I suspect the design-bid-build nature of our "traditional" buildings industry has an impact on *progress.* Albeit what we call traditional is actually recent to the past ~100 years compared to the design-build process of history. This paper explains that the Empire State Building’s speed of construction was attributed to design-build, among other factors (e.g. ESB's design decisions were driven by schedule, not the other way around)

Pointer from: Rabbit hole learning about the project delivery process that produced the Empire State Building
Place digested: Late night hodge podge
Time digested: Oct 7, 2018

The main difference between LPDS and traditional project delivery lies in the way projects are viewed. By traditional delivery method the authors are referring to design-bid-build approach. In the design-bid-build approach, design and construction are viewed as two independent non-overlapping processes. The designers and contractors rarely consider how to manage the entire production system.

In contrast, LPDS adopts a production management approach and manages the entire construction project as a system

The key organizations in the design and construction of the Empire State Building project were Empire State, Inc., the owners, Shreve, Lamb and Harmon, the architects, and Starrett Bros. and Eken, the contractors. These organizations were comprised of many individuals. There were, however, key individuals within each organization that committed their companies to the team approach that was so influential to the success of the project. Their background influenced the management of the project that was close to lean principles, even before lean construction was formalized

Both Shreve and Lamb were college educated, with Shreve having graduated from Cornell’s College of Architecture in 1902. Lamb graduated from Williams College and then attended Columbia’s School of Architecture before graduating from Paris’ Beaux Arts in 1911. Both joined the architecture firm of Carrere & Hastings and eventually formed their own firm of Shreve and Lamb. Harmon joined the firm in 1929 and it became Shreve, Lamb and Harmon.
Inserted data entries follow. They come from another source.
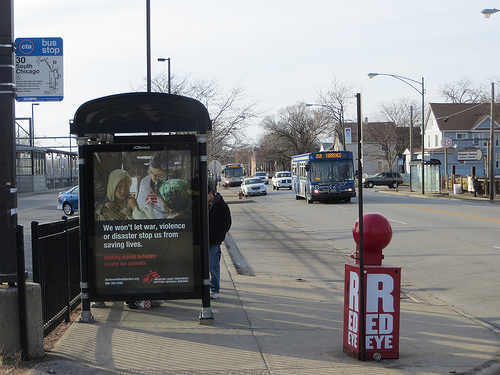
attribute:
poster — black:
[92, 149, 194, 295]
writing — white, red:
[98, 222, 194, 291]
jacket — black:
[204, 189, 242, 245]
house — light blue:
[415, 101, 499, 196]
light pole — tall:
[367, 72, 427, 196]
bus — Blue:
[286, 146, 360, 203]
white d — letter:
[377, 312, 393, 333]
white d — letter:
[111, 232, 115, 239]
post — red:
[343, 212, 401, 362]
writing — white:
[345, 269, 395, 351]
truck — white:
[269, 171, 291, 191]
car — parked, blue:
[51, 181, 98, 216]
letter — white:
[381, 330, 394, 352]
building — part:
[421, 103, 498, 188]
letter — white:
[365, 313, 381, 336]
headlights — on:
[309, 186, 354, 196]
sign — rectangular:
[15, 36, 66, 107]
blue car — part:
[53, 187, 78, 216]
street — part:
[403, 213, 498, 339]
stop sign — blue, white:
[14, 35, 66, 104]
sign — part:
[15, 37, 63, 102]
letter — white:
[348, 269, 419, 361]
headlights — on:
[301, 188, 375, 200]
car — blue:
[57, 183, 78, 214]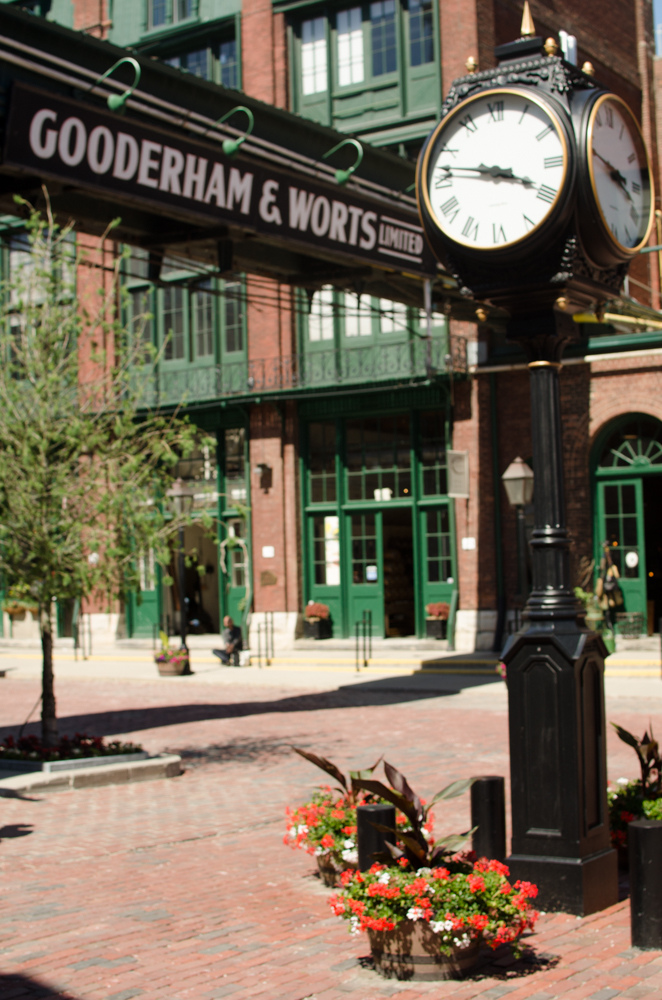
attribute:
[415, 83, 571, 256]
face — white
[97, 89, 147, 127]
light — green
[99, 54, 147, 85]
pole — bent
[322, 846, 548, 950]
flowers — red, white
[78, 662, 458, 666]
edge — yellow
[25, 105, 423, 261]
words — white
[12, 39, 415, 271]
background — black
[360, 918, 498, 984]
pot — round, wooden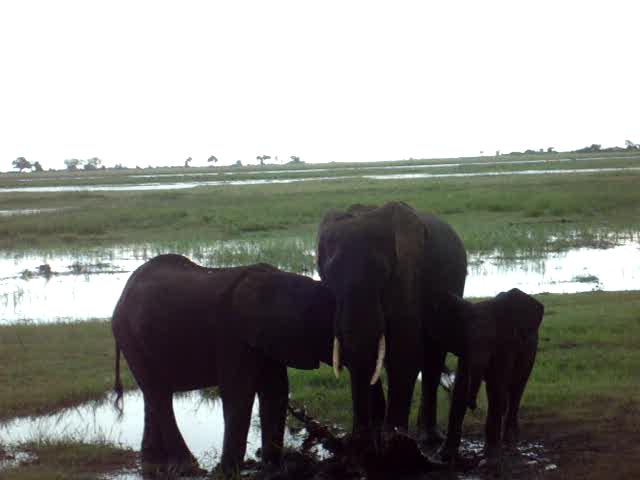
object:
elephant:
[316, 200, 470, 451]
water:
[2, 241, 638, 322]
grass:
[0, 153, 637, 478]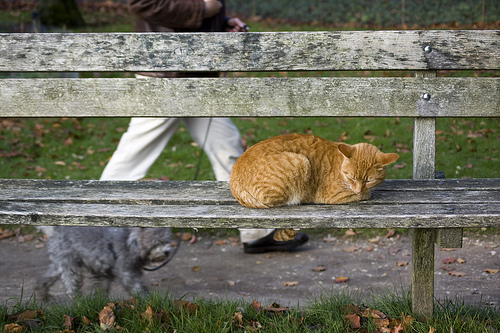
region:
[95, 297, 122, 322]
a dead leaf on the ground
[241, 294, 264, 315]
a dead leaf on the ground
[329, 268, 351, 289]
a dead leaf on the ground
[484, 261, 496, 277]
a dead leaf on the ground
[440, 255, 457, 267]
a dead leaf on the ground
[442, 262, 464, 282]
a dead leaf on the ground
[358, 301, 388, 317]
a dead leaf on the ground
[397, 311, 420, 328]
a dead leaf on the ground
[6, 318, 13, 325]
a dead leaf on the ground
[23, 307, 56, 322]
a dead leaf on the ground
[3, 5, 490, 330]
the cat is sleeping on a bench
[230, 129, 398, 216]
the cat is an orange tabby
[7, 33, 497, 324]
the wooden bench is gray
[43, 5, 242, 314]
a person is walking a dog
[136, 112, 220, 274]
the dog is on a leash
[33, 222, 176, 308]
the dog has silver fur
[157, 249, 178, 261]
the dog has a black nose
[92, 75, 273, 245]
the man is wearing white pants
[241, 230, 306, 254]
the man is wearing dark sandals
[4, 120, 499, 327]
leaves are scattered on the ground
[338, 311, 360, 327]
a dead leaf on the ground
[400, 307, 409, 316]
a dead leaf on the ground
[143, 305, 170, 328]
a dead leaf on the ground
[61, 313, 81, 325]
a dead leaf on the ground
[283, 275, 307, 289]
a dead leaf on the ground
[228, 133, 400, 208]
A tiger cat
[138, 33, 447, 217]
A tiger cat sitting on a bench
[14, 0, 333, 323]
Someone walking a small dog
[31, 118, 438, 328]
Cat suspiciously eyeing a small grey dog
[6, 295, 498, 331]
Un raked leaves on the ground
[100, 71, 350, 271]
Khaki pants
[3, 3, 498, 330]
A park in autumn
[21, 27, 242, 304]
A dog on a leash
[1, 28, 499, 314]
A bench occupied only by a cat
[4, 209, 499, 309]
A sidewalk with leaves and foot traffic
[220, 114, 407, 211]
a orange cat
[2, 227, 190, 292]
a grey dog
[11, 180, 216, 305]
a grey dog being walked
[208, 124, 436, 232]
a orange cat sleeping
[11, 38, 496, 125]
a brown wooden bench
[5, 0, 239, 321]
a person walking a grey dog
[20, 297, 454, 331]
green grass in park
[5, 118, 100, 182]
grass covered in fallen leaves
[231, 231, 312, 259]
black shoes being worn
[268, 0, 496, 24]
green shrubs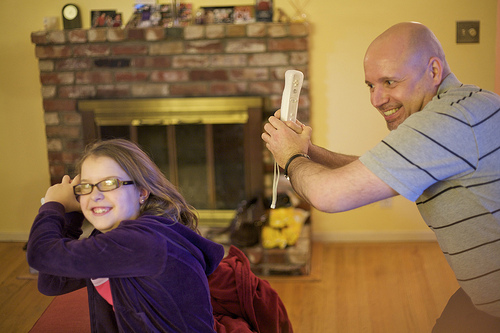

Paul Starrett had been employed in the architectural firm of Burnham and Root in Chicago. It was here that he discovered his passion for building while working as a construction superintendent for the firm. Later, working for other general contractor and the War Industries Board he earned his reputation as an efficient builder. Continuous lookout for efficiency perhaps encouraged Starrett Brothers to adopt management techniques that bore resemblance with the lean concepts. In 1922, Paul and William joined forces with Andrew Eken, to form Starrett Bros. & Eken. The key players’ careers and management philosophies were developed during a time of rapid change in America - continued industrialization, World War I and the roaring twenties had a great influence on American industry at that time

Translating needs into design criteria:

Unlike the traditional approach, estimations of costing and project duration were integrated with the production of the project definition of the Empire State Building. The design of the project was driven by its schedule. All the design decisions were made based on the owners’ requirement that the building be completed by May 1, 1931. This was influenced by the real estate practices of that time when the lease agreements used to be of annual terms commencing on May 1st (Willis, 1998). Thus, if the building was not leasable by that date, the owners would have lost one year’s revenue from rent. In addition, a longer schedule would add to the running costs of interest and taxes, which were estimated to be $10,000 per day (Willis, 1998). The tight schedule for the Empire State Building was influenced by these various financial factors, which in turn interacted and produced a complex equation that influenced the building’s final form.